# The Magazine



## cigrainger (May 22, 2007)

Pentax ME-F, SMC Pentax M 40mm f/2.8 pancake, Ilford HP5. What do you think?


----------



## DSLR noob (May 22, 2007)

noisy


----------



## schumionbike (May 22, 2007)

Good composition and good DOF.  For some reason, I kind of like the noise in the picture cause it make like it's older, time before the internet I guess.  Did you intended to make it noisy?


----------



## LaFoto (May 22, 2007)

A) you found a very nice looking girl as your subject.
B) she is sitting in a place that looks like one I would like to go to, too. 
C) the shallow DOF of f2.8 is sweet

I really like this photo!

Do you make your own prints in a darkroom you can use yourself now or do you have to have a lab develop the film and make prints for you?
Do you scan your own PRINTS or do you scan the FILM or do you have the lab develop the film for you.


----------



## danalec99 (May 25, 2007)

I like the grain here. It adds life. This would have been a bland shot without it.


----------



## Stan (AG) (May 25, 2007)

danalec99 said:


> I like the grain here. It adds life. This would have been a bland shot without it.



So true. I forgot about what grain does. This is a very artistic photograph. Very good.


----------



## cherrymoose (May 25, 2007)

cigrainger said:
			
		

> What do you think?



I think I know her. 

But other than that, nice shot. Yes, I agree, the grain does add to it-- a lot. And for the better. :thumbup:


----------



## loser101 (May 25, 2007)

It might be a good picture but it looks flat and plus the back ground is blown out and her face is kind of too dark. i keep looking at the background instead of her.

Is this a negative scan or a print? I just developed and printed two rolls of HP5 and mine didn't seem to be that grainy. Great film by the way i like it a bit  more then the tri-x.


----------



## LaFoto (May 25, 2007)

We'll have to wait for cigrainger to land in Florida and get settled ....  He's only just left Scotland for some months at home. And then he can tell us how this photo came about and if he made his own prints and if this is a scanned negative or print and all that .


----------



## loser101 (May 25, 2007)

but i want the answer noooooooooooooow......

hehe


----------



## cigrainger (May 25, 2007)

● Provided records:

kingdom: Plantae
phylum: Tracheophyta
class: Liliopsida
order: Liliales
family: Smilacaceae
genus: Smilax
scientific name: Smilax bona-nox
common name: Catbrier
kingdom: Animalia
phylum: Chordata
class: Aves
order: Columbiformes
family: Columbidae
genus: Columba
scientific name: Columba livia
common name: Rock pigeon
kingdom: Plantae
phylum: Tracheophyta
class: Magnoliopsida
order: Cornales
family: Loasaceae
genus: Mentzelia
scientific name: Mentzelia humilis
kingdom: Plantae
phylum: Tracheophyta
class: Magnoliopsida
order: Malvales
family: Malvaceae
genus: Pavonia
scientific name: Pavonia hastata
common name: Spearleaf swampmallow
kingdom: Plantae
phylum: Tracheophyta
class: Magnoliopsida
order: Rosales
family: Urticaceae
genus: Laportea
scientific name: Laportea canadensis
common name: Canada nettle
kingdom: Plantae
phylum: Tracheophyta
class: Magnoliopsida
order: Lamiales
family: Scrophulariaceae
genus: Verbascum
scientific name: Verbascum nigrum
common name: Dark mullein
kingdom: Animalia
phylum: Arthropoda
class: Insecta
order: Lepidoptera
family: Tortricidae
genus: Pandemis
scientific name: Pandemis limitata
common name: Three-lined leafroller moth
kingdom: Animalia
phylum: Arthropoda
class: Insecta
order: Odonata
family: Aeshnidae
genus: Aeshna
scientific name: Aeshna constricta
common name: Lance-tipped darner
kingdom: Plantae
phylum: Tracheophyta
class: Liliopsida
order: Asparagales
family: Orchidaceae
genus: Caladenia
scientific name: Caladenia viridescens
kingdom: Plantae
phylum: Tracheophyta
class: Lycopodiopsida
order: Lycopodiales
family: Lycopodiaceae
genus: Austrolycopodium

● Stated goal 1: List every distinct username that posts in the photo critique thread, each once.
● Stated goal 2: Write the next part of the photo critique thread, picking up after its final line.
The items play no part in what is asked here.

● Final result 1: cigrainger, DSLR noob, schumionbike, LaFoto, danalec99, Stan (AG), cherrymoose, loser101

● Final result 2:
Thanks for the comments guys. I got this roll processed by my lab, and they scanned the film to CD. The scans from them sometimes seem grainier than the actual print, and this is one of those cases. I actually prefer the grain.

I appreciate the comments and criticism, I haven't gotten much lately, and it's nice to see some.

As far as the blown out background, I was aiming for that. This isn't necessarily a picture of a girl reading a magazine, but the coffee shop in general. She just happens to be the focal point. I was going for the contrast of her up against the light shining into the cafe at an extreme angle. I exposed it so that the windows would be blown out and some highlights on the furniture. 

I figured that a normal shot, taken from a different angle so the exposure could be "right", would be completely boring. But with this you have a girl that sort of melts into the image of a cafe with light pouring in onto the everyday people going about their business. At least that's how I imagined it.

I'm getting a brick of HP5 for Mexico that I'll be developing myself, so we'll see how my b/w skills improve.

Thanks again.

BTW, LaFoto, thanks for the comments -- it's my girlfriend, and I specifically chose the 40mm f2.8 wide open, because it's a bit wider than the 50mm f1,7, so I got more people, and I think anything below f2.8 would have pulled the people in the background too out of focus.


----------



## loser101 (May 25, 2007)

Oh i see........ i guess you were going for something else then what i thought.  

Yeah if you do this print in a dark room i think you will be surprised by how much you can get out of it.


----------



## abraxas (May 26, 2007)

Pretty cool shot.  I think it could stand cropping the light above her head out.


----------



## mec621 (May 26, 2007)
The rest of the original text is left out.